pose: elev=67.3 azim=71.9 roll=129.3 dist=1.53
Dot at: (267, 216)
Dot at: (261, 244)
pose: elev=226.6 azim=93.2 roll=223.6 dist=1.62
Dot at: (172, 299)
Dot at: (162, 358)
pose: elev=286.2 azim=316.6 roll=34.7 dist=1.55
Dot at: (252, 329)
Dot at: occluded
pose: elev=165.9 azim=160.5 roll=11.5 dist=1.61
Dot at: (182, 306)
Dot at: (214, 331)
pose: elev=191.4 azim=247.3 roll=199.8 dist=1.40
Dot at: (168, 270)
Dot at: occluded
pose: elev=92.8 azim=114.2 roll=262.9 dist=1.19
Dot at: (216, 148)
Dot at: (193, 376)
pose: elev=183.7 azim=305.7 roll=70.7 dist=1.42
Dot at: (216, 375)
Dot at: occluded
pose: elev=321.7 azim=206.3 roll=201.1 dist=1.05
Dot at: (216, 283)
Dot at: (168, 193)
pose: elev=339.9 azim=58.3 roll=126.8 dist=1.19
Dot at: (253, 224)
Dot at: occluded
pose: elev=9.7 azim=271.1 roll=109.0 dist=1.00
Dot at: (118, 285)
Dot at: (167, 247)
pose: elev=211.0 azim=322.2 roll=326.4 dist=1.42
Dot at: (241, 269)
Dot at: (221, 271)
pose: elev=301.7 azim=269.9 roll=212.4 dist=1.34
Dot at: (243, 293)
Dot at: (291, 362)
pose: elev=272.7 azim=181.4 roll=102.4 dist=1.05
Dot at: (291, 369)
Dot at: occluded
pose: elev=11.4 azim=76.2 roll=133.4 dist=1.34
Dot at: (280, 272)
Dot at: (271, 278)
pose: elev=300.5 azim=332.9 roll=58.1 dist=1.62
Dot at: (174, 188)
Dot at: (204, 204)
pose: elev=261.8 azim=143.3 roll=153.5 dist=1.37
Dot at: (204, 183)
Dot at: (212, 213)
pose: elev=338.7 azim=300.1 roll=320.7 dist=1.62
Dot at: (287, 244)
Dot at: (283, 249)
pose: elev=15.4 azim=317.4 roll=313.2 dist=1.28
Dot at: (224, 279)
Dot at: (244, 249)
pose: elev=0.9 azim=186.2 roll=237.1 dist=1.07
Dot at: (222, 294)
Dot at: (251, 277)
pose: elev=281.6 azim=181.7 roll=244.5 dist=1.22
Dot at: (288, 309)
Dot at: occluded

—————

• _Job_:
Retype without any changes the lines from the first line above through the line containing "Dot at: (193, 376)", including that line.

• _Result_:
pose: elev=67.3 azim=71.9 roll=129.3 dist=1.53
Dot at: (267, 216)
Dot at: (261, 244)
pose: elev=226.6 azim=93.2 roll=223.6 dist=1.62
Dot at: (172, 299)
Dot at: (162, 358)
pose: elev=286.2 azim=316.6 roll=34.7 dist=1.55
Dot at: (252, 329)
Dot at: occluded
pose: elev=165.9 azim=160.5 roll=11.5 dist=1.61
Dot at: (182, 306)
Dot at: (214, 331)
pose: elev=191.4 azim=247.3 roll=199.8 dist=1.40
Dot at: (168, 270)
Dot at: occluded
pose: elev=92.8 azim=114.2 roll=262.9 dist=1.19
Dot at: (216, 148)
Dot at: (193, 376)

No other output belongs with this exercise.